Improvising on Jazz
Ellen Priest’s Paintings on Collaged Paper
On display at the Institute of Sacred Music
409 Prospect Street, New Haven
March 20 - June 26
Weekdays, 9 - 4
Reception and talk by the artist
Building the Venezuelan Suite Series, 2005-2010
Institute of Sacred Music Great Hall, 409 Prospect Street
Thursday, March 29, 2012, 4:30 - 6
Talk begins at 5:15
Presented with support from Yale Divinity School
Philadelphia-area abstract painter Ellen Priest has used jazz as the subject for her layered, collaged paintings since 1990. In 2010 she completed a four-year body of work titled Jazz: Edward Simon’s ‘Venezuelan Suite’ #1-23. Priest has received two Pollock-Krasner Foundation Awards.
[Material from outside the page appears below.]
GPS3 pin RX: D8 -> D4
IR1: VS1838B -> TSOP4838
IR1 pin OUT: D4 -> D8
Her first solo museum exhibition was presented by the Philip and Muriel Berman Museum of Art at Ursinus College in 2007.
Priest’s most recent work is a series of experimental drawings based on student jazz compositions from Berklee College of Music’s elite Global Jazz Institute in Boston. The resulting drawings and collages are on view at Berklee’s Liberal Arts Department, February 20-mid-August 2012, concurrently with this exhibition.
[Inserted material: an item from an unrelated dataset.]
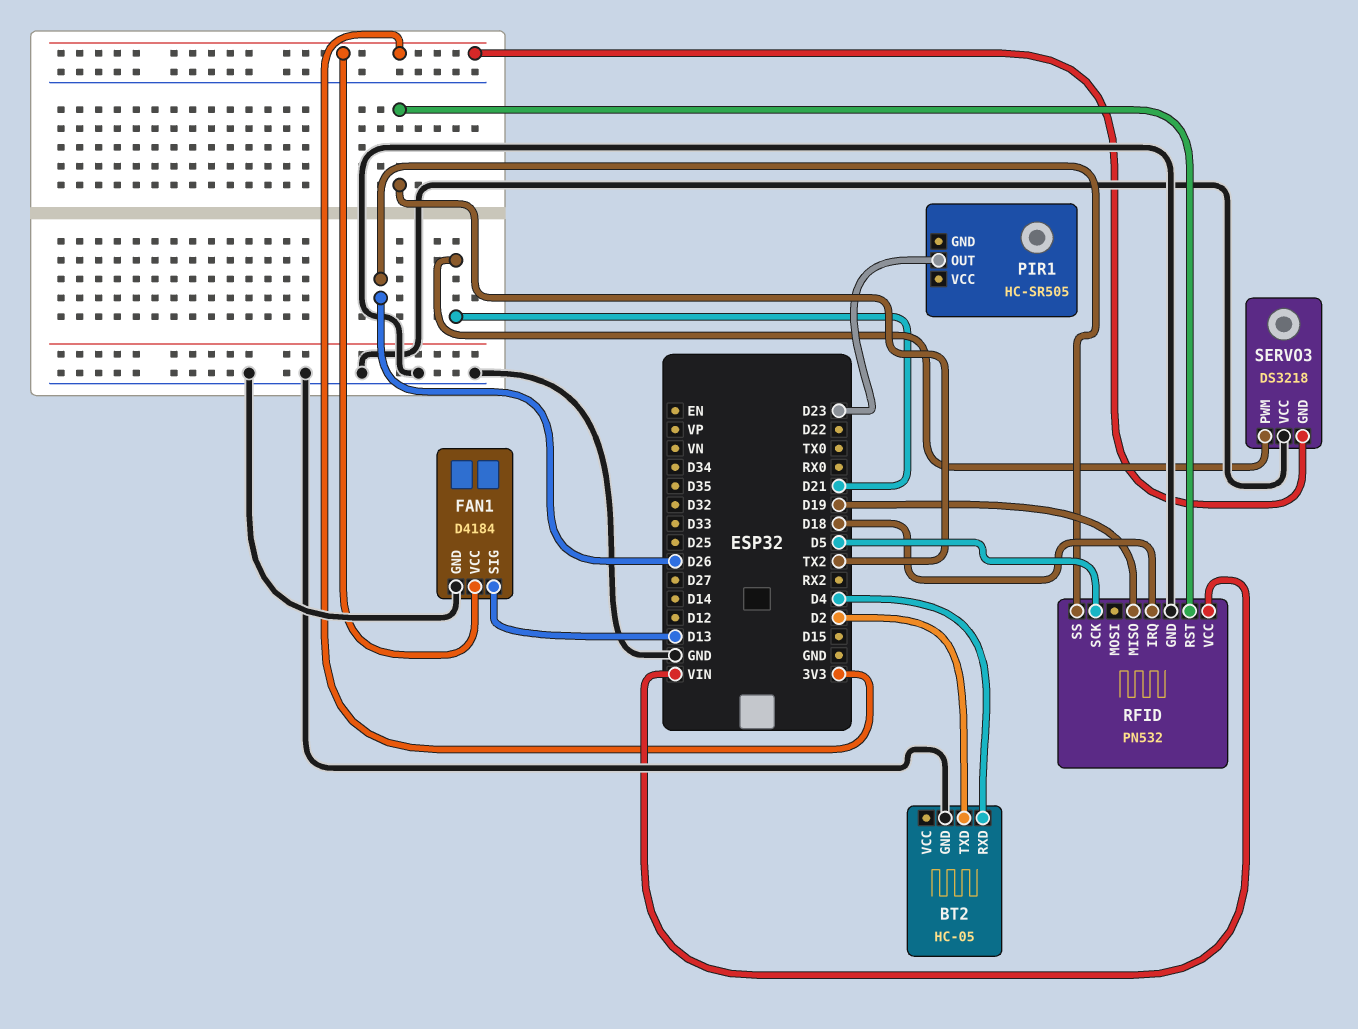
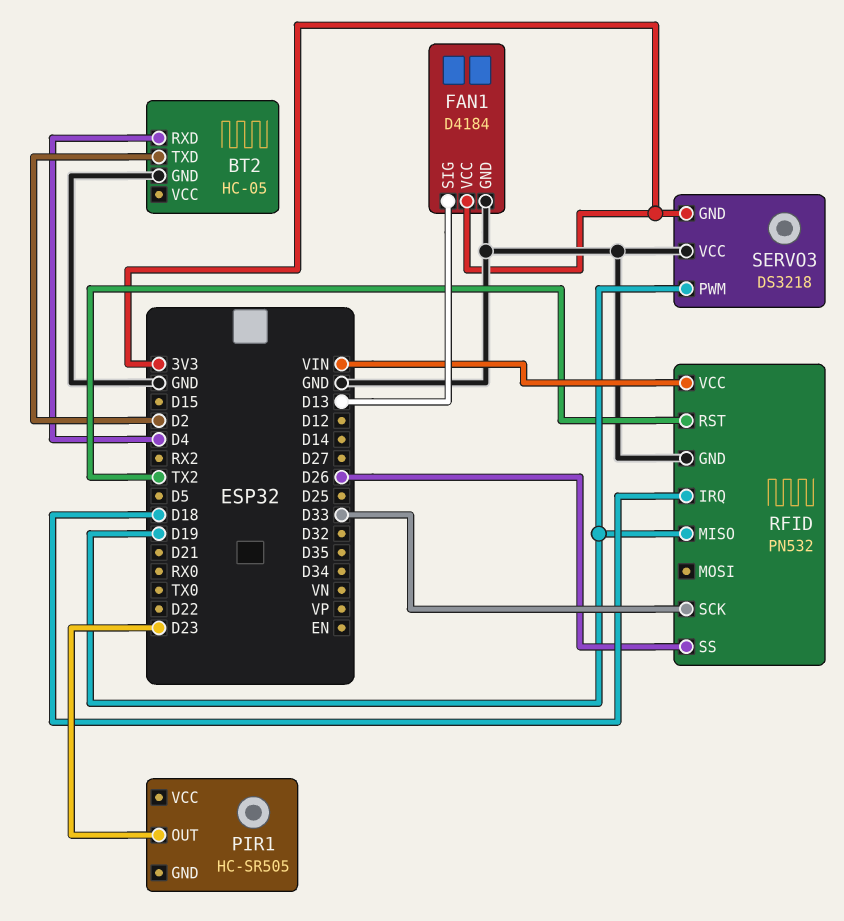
RFID pin SCK: D5 -> D33
SERVO3 pin PWM: D21 -> D19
Priest’s inspiration comes from surprisingly diverse sources. 1) Life-long visual art influences include Cezanne’s late watercolors, Matisse’s color and compositional structure, and Abstract Expressionism, especially the paintings of Willem De Kooning and Joan Mitchell. 2) The rhythmic and harmonic structures in jazz and related African and Latin American music. 3) Her athletic pursuits, since her paintings are really about movement. Priest’s favorite sports are “balance sports,” where motion depends on weight and balance thrown off-center, often in response to terrain, like skiing.
In July 2010, Victoria Donohoe wrote about Priest’s work in two Wilmington exhibitions for The Philadelphia Inquirer: “Priest deliberately blurs the boundary between painting and jazz in her Venezuelan Suite painted collages. These use form as a language of music… Seeing jazz as full of joy and energy, able to transform sadness, Priest uses it successfully here to create materialized movement in actual worlds of colored space.”
Priest received her M.Div. from Yale Divinity School in 1977 with a dual concentration in Christianity and the Visual Arts.